Book Reviews

Mistakes Were Made (But Not By Me) by Carol Tavris and Elliot Aronson

Why do so many detectives and prosecutors deny their mistakes when the people who they convicted were proven to be innocent? This book explains just that: why and how people won’t admit they’re wrong. Cognitive dissonance is the mental state in which our actions or thoughts clash with our beliefs. And that is why we self-justify. If we don’t, we feel very uncomfortable with ourselves.

Part of self-justification involves partially twisting the truths. How could somebody believe something that is obviously false? Well, for example, memory is a common way we justify our actions.
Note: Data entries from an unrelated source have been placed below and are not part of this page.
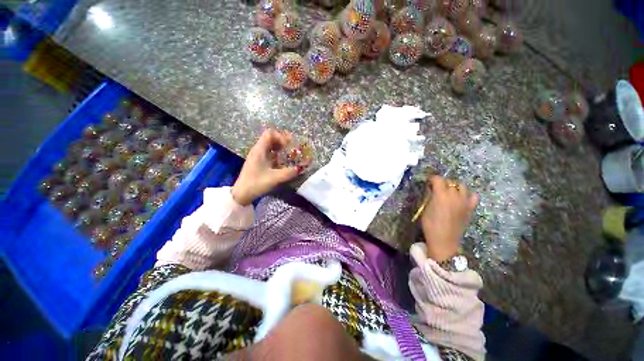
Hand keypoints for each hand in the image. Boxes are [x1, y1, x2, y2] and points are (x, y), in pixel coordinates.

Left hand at [231, 129, 302, 205]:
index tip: (289, 145)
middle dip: (283, 141)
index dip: (281, 136)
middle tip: (292, 148)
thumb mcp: (275, 178)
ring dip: (281, 148)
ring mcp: (257, 156)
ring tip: (289, 154)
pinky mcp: (258, 162)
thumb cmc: (256, 184)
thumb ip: (289, 172)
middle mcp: (258, 150)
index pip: (270, 133)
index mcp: (259, 150)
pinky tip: (283, 161)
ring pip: (270, 145)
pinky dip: (277, 154)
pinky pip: (269, 152)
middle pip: (271, 138)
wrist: (242, 194)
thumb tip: (302, 168)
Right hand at [420, 176, 477, 261]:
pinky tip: (461, 199)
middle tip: (436, 189)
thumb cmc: (430, 225)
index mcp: (441, 195)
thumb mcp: (425, 209)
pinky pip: (473, 196)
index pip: (438, 179)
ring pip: (462, 186)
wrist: (444, 240)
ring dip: (454, 187)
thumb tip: (431, 189)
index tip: (428, 182)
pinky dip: (467, 195)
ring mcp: (464, 202)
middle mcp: (454, 195)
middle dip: (442, 183)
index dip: (432, 179)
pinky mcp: (470, 208)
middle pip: (450, 182)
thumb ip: (429, 197)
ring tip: (449, 192)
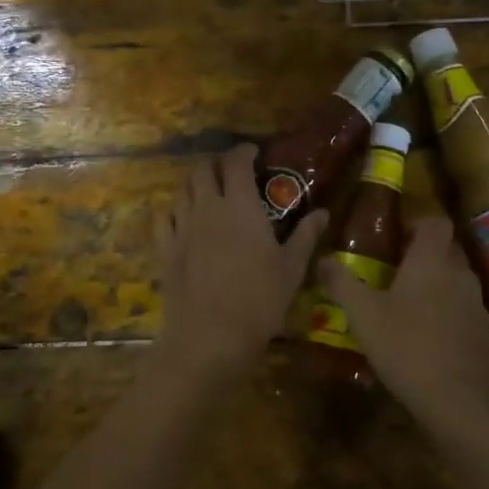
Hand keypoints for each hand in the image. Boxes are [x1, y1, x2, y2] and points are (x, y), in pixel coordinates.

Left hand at [155, 144, 327, 390]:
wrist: (210, 337)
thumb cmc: (259, 300)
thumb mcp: (291, 268)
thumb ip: (305, 235)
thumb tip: (323, 212)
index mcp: (239, 205)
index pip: (236, 163)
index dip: (243, 152)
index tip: (253, 153)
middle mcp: (207, 207)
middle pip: (202, 170)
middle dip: (216, 164)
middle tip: (230, 171)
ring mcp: (182, 228)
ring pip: (182, 190)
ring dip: (195, 184)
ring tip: (208, 192)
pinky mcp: (165, 250)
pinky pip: (164, 218)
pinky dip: (174, 210)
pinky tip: (182, 218)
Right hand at [318, 217, 488, 432]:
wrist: (456, 401)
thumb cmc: (406, 346)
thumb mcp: (363, 315)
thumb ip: (342, 283)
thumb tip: (322, 259)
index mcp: (431, 261)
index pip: (436, 222)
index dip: (418, 223)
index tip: (397, 236)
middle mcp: (459, 274)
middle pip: (446, 249)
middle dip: (424, 253)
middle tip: (395, 268)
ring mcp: (475, 303)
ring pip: (456, 279)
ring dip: (436, 283)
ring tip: (408, 302)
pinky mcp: (483, 332)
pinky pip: (463, 307)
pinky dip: (447, 310)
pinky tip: (427, 333)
Memory naturally blurs overtime so unconsciously, we only remember the things that make us think that we’re amazingly kind, smart, brave, etc. And what’s more is we really believe it!
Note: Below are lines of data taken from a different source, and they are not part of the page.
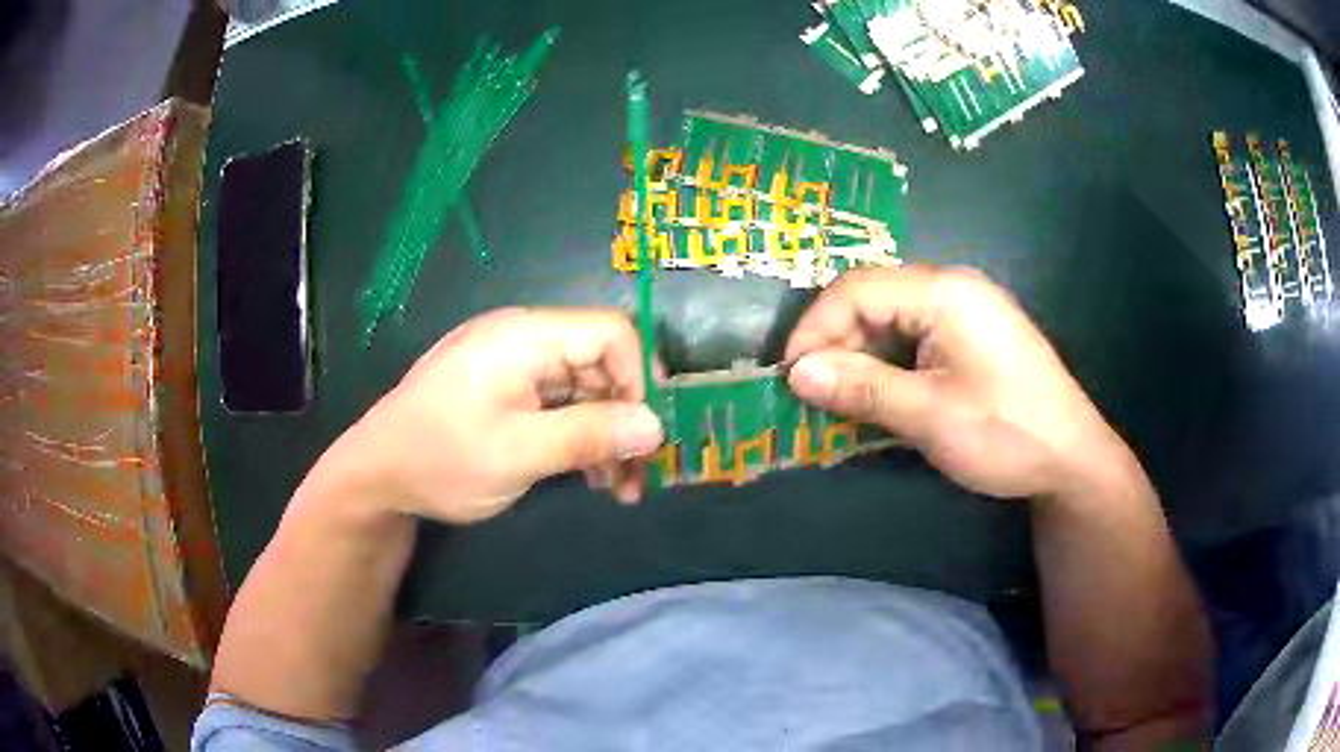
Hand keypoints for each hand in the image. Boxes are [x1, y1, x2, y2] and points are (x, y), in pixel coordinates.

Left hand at [310, 308, 664, 524]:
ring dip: (604, 434)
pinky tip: (587, 474)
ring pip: (581, 388)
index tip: (648, 434)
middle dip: (624, 417)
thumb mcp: (519, 453)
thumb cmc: (442, 459)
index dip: (639, 379)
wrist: (376, 476)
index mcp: (524, 335)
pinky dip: (576, 435)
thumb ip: (589, 435)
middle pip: (598, 363)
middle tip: (637, 474)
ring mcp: (511, 364)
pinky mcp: (503, 390)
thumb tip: (656, 426)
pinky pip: (556, 403)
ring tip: (617, 488)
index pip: (609, 332)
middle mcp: (522, 339)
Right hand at [785, 267, 1130, 499]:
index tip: (790, 376)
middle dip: (836, 341)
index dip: (815, 328)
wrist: (1073, 459)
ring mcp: (966, 310)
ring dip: (860, 354)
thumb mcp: (930, 415)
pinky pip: (914, 335)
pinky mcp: (972, 335)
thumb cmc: (1006, 433)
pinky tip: (879, 393)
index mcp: (945, 292)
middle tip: (813, 391)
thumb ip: (863, 388)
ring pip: (891, 317)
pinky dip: (888, 362)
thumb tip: (796, 374)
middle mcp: (953, 287)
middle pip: (873, 298)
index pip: (858, 289)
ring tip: (839, 397)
One of the countless examples given in the book illustrates vividly another of the ways in which we avoid cognitive dissonance: only socializing with people who think as we do. Sleep paralysis means you abruptly wake up during a REM period of sleep and your mind is awake but your body can’t move. Some people who experience sleep paralysis believe they were abducted by aliens and were even forced to take part in experiments! When they publicized these claims most people didn’t believe them, so they took shelter with people who also experienced these ‘abductions’ and only listened to their side of the story. The result of that was they felt comfortable with their beliefs and always thought they were right.

The book was full of examples and experiments that kept me turning the pages. Everyone should read this book, especially people who believe that they are always right. In this way, they will be more open to different opinions.